**Assignment**
In the records below, begin at the line containing "102. Oceanfront Bluff/Coastal" and end at the line containing "Action 7.3.4 Require"; quote every line in that span exactly, including both boundary lines, and no others.

⁂

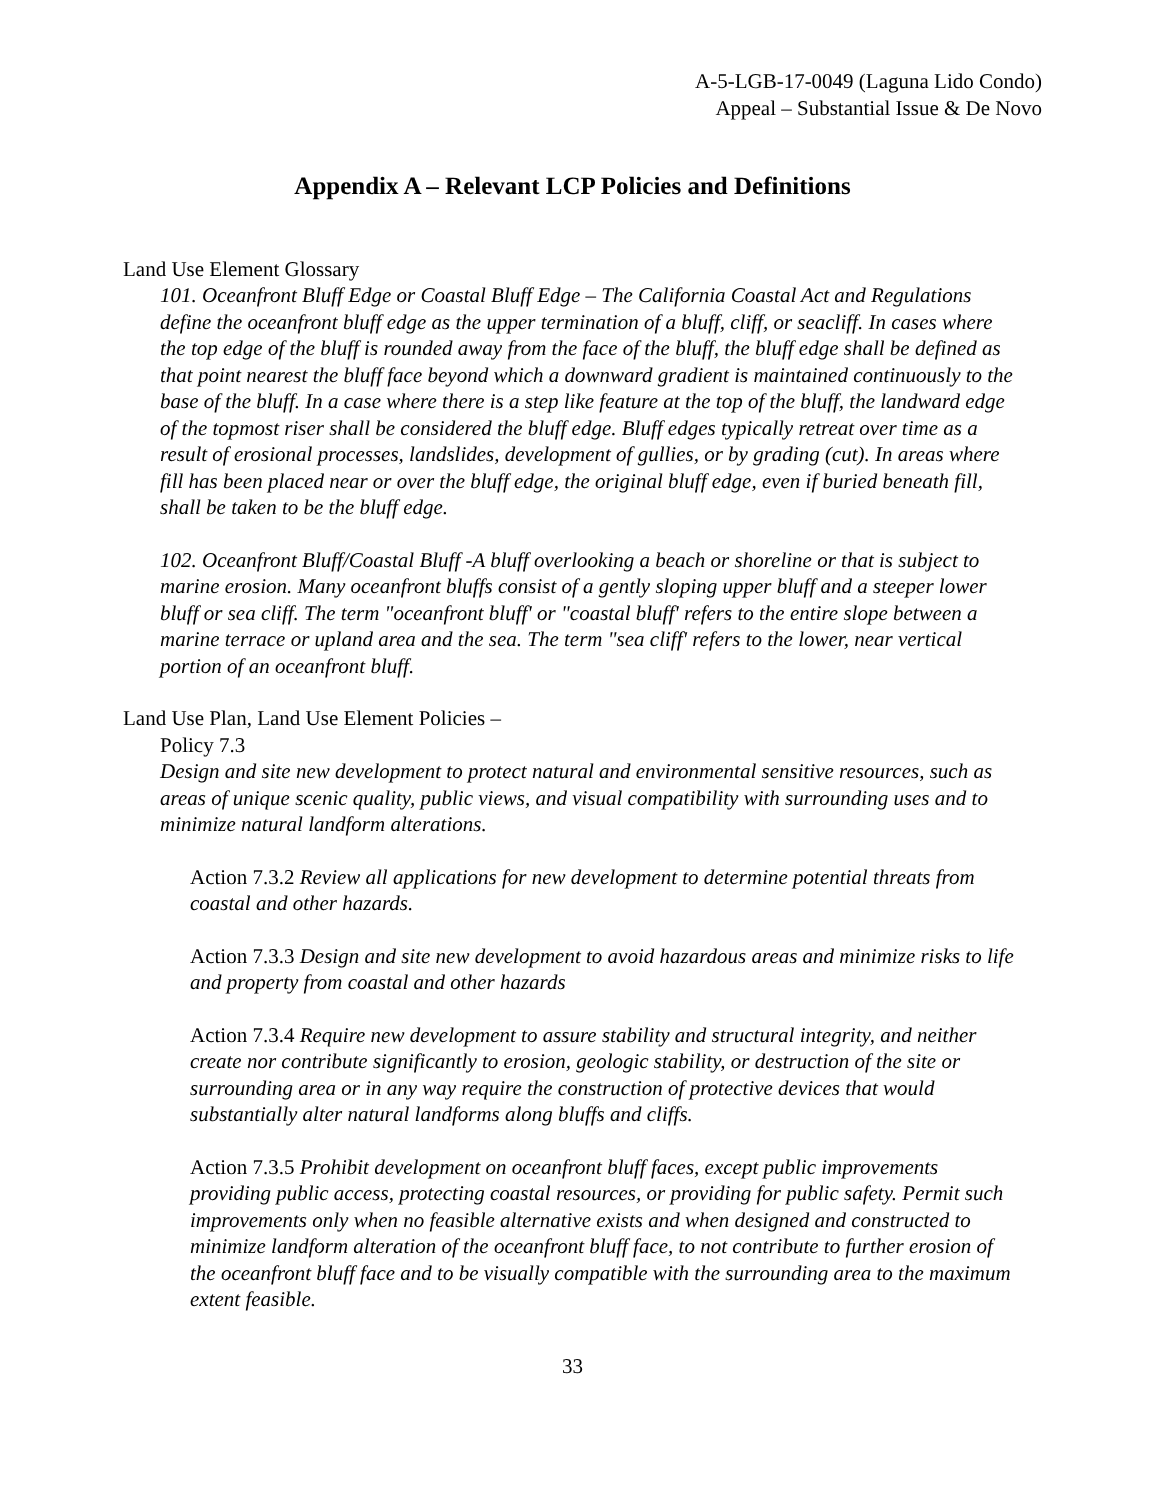A-5-LGB-17-0049 (Laguna Lido Condo)
Appeal – Substantial Issue & De Novo
Appendix A – Relevant LCP Policies and Definitions
Land Use Element Glossary
101. Oceanfront Bluff Edge or Coastal Bluff Edge – The California Coastal Act and Regulations define the oceanfront bluff edge as the upper termination of a bluff, cliff, or seacliff. In cases where the top edge of the bluff is rounded away from the face of the bluff, the bluff edge shall be defined as that point nearest the bluff face beyond which a downward gradient is maintained continuously to the base of the bluff. In a case where there is a step like feature at the top of the bluff, the landward edge of the topmost riser shall be considered the bluff edge. Bluff edges typically retreat over time as a result of erosional processes, landslides, development of gullies, or by grading (cut). In areas where fill has been placed near or over the bluff edge, the original bluff edge, even if buried beneath fill, shall be taken to be the bluff edge.
102. Oceanfront Bluff/Coastal Bluff -A bluff overlooking a beach or shoreline or that is subject to marine erosion. Many oceanfront bluffs consist of a gently sloping upper bluff and a steeper lower bluff or sea cliff. The term "oceanfront bluff' or "coastal bluff' refers to the entire slope between a marine terrace or upland area and the sea. The term "sea cliff' refers to the lower, near vertical portion of an oceanfront bluff.
Land Use Plan, Land Use Element Policies –
Policy 7.3
Design and site new development to protect natural and environmental sensitive resources, such as areas of unique scenic quality, public views, and visual compatibility with surrounding uses and to minimize natural landform alterations.
Action 7.3.2 Review all applications for new development to determine potential threats from coastal and other hazards.
Action 7.3.3 Design and site new development to avoid hazardous areas and minimize risks to life and property from coastal and other hazards
Action 7.3.4 Require new development to assure stability and structural integrity, and neither create nor contribute significantly to erosion, geologic stability, or destruction of the site or surrounding area or in any way require the construction of protective devices that would substantially alter natural landforms along bluffs and cliffs.
Action 7.3.5 Prohibit development on oceanfront bluff faces, except public improvements providing public access, protecting coastal resources, or providing for public safety. Permit such improvements only when no feasible alternative exists and when designed and constructed to minimize landform alteration of the oceanfront bluff face, to not contribute to further erosion of the oceanfront bluff face and to be visually compatible with the surrounding area to the maximum extent feasible.
33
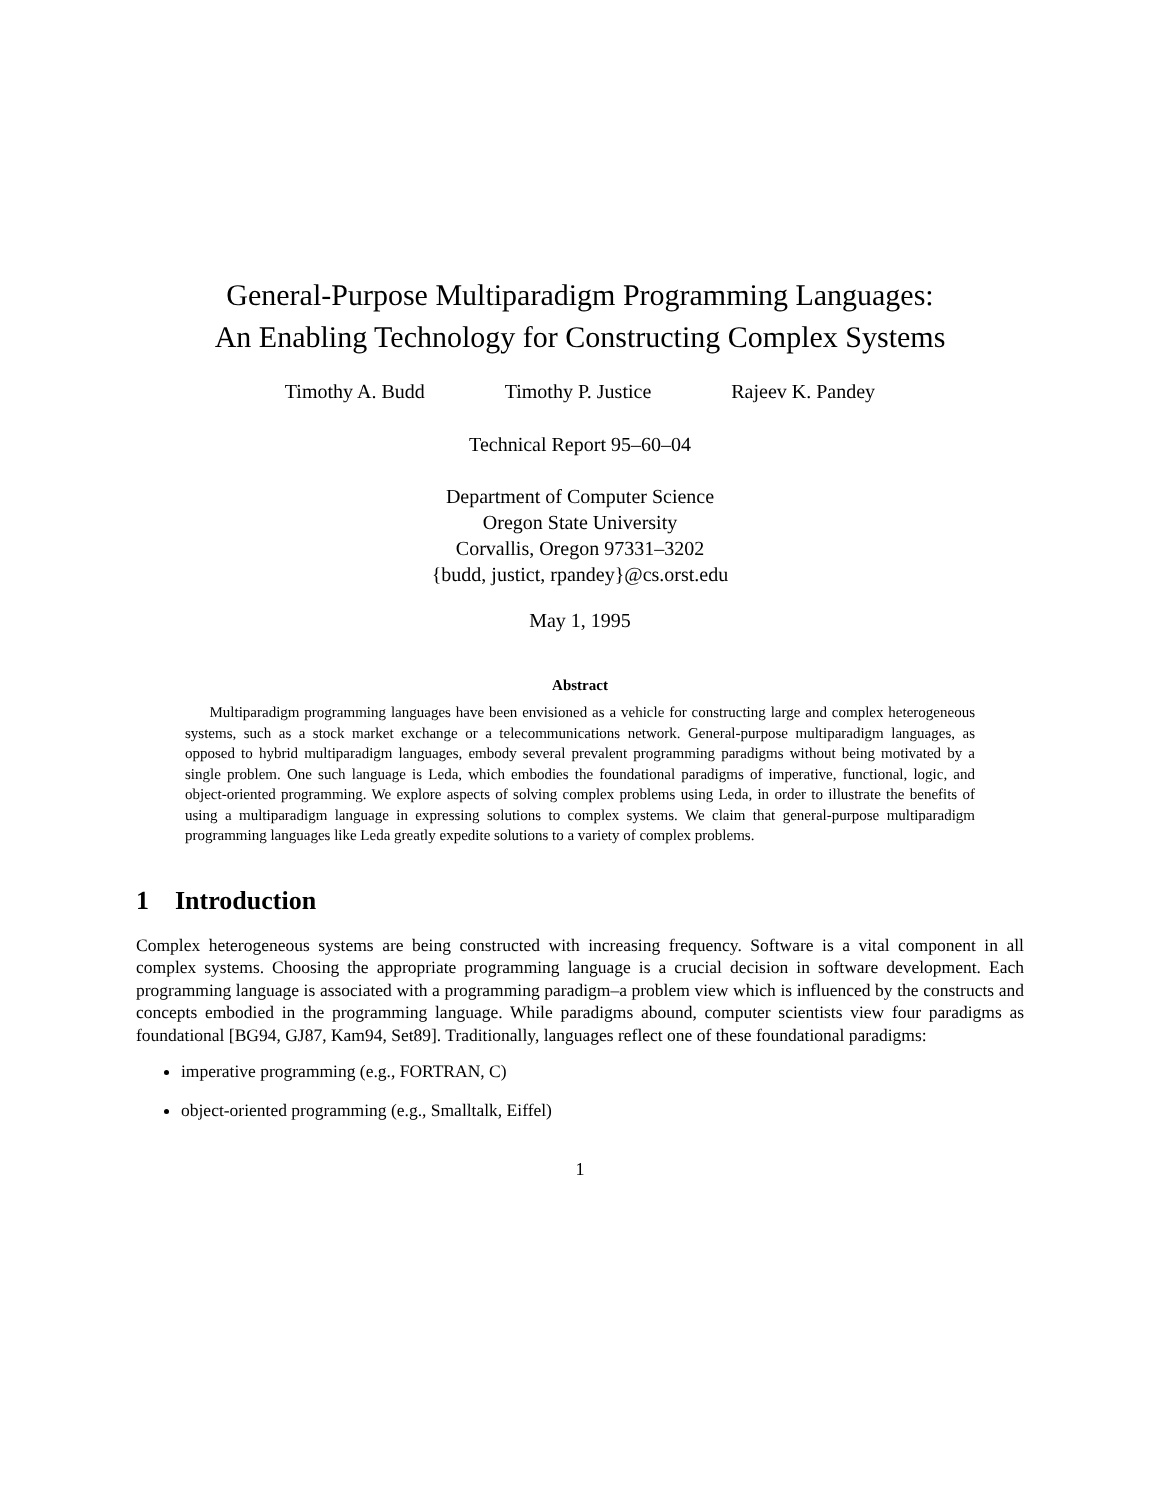General-Purpose Multiparadigm Programming Languages:
An Enabling Technology for Constructing Complex Systems
Timothy A. Budd Timothy P. Justice Rajeev K. Pandey
Technical Report 95–60–04
Department of Computer Science
Oregon State University
Corvallis, Oregon 97331–3202
{budd, justict, rpandey}@cs.orst.edu
May 1, 1995
Abstract
Multiparadigm programming languages have been envisioned as a vehicle for constructing large and complex heterogeneous systems, such as a stock market exchange or a telecommunications network. General-purpose multiparadigm languages, as opposed to hybrid multiparadigm languages, embody several prevalent programming paradigms without being motivated by a single problem. One such language is Leda, which embodies the foundational paradigms of imperative, functional, logic, and object-oriented programming. We explore aspects of solving complex problems using Leda, in order to illustrate the benefits of using a multiparadigm language in expressing solutions to complex systems. We claim that general-purpose multiparadigm programming languages like Leda greatly expedite solutions to a variety of complex problems.
1 Introduction
Complex heterogeneous systems are being constructed with increasing frequency. Software is a vital component in all complex systems. Choosing the appropriate programming language is a crucial decision in software development. Each programming language is associated with a programming paradigm–a problem view which is influenced by the constructs and concepts embodied in the programming language. While paradigms abound, computer scientists view four paradigms as foundational [BG94, GJ87, Kam94, Set89]. Traditionally, languages reflect one of these foundational paradigms:
imperative programming (e.g., FORTRAN, C)
object-oriented programming (e.g., Smalltalk, Eiffel)
1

⁂

**Task solution**
102. Oceanfront Bluff/Coastal Bluff -A bluff overlooking a beach or shoreline or that is subject to marine erosion. Many oceanfront bluffs consist of a gently sloping upper bluff and a steeper lower bluff or sea cliff. The term "oceanfront bluff' or "coastal bluff' refers to the entire slope between a marine terrace or upland area and the sea. The term "sea cliff' refers to the lower, near vertical portion of an oceanfront bluff.
Land Use Plan, Land Use Element Policies –
Policy 7.3
Design and site new development to protect natural and environmental sensitive resources, such as areas of unique scenic quality, public views, and visual compatibility with surrounding uses and to minimize natural landform alterations.
Action 7.3.2 Review all applications for new development to determine potential threats from coastal and other hazards.
Action 7.3.3 Design and site new development to avoid hazardous areas and minimize risks to life and property from coastal and other hazards
Action 7.3.4 Require new development to assure stability and structural integrity, and neither create nor contribute significantly to erosion, geologic stability, or destruction of the site or surrounding area or in any way require the construction of protective devices that would substantially alter natural landforms along bluffs and cliffs.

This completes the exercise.